» **Assignment**: Among the lines below, copy each one in which "CENTRO" appears.

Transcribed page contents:

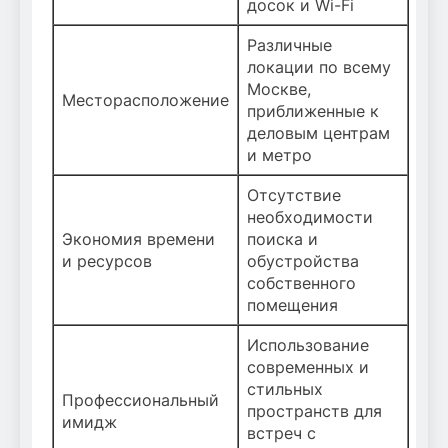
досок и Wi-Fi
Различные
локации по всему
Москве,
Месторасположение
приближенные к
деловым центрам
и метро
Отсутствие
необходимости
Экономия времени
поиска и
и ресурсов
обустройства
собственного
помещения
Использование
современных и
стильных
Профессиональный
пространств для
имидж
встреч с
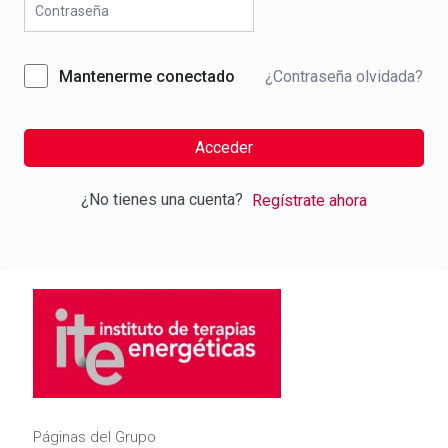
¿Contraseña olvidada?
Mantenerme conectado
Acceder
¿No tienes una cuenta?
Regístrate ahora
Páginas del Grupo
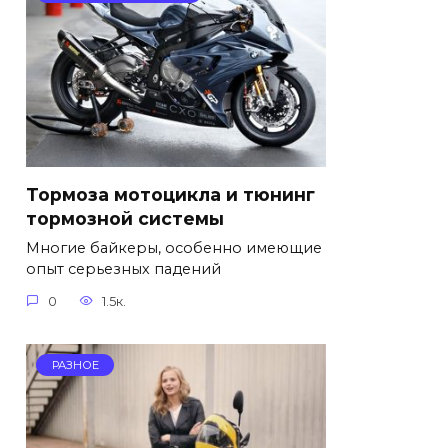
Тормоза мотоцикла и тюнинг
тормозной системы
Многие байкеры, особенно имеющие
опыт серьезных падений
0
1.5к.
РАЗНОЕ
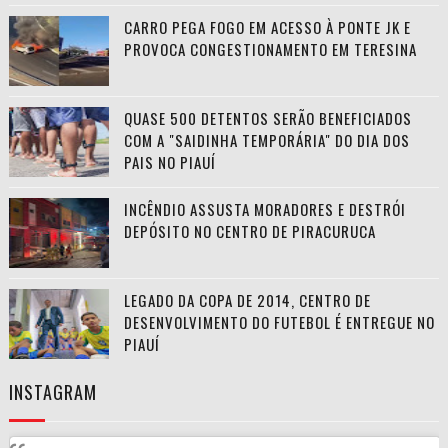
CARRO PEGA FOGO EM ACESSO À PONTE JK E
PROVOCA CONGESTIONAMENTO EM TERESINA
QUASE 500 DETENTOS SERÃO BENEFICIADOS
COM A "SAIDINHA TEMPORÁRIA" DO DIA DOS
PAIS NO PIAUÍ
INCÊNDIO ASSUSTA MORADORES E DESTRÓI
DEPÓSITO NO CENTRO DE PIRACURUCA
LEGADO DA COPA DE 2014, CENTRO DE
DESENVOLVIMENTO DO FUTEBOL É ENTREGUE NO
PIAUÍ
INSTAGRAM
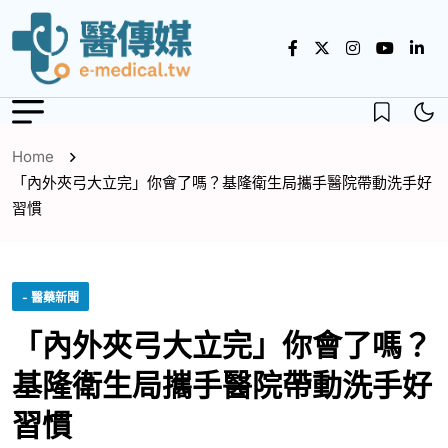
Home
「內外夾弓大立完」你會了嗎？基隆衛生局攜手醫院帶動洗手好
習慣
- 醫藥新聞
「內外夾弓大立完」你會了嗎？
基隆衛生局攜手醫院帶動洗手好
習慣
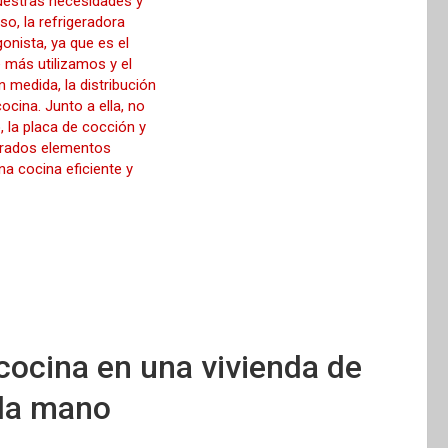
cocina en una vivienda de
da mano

» **Response to the exercise**:
DEPÓSITO NO CENTRO DE PIRACURUCA
LEGADO DA COPA DE 2014, CENTRO DE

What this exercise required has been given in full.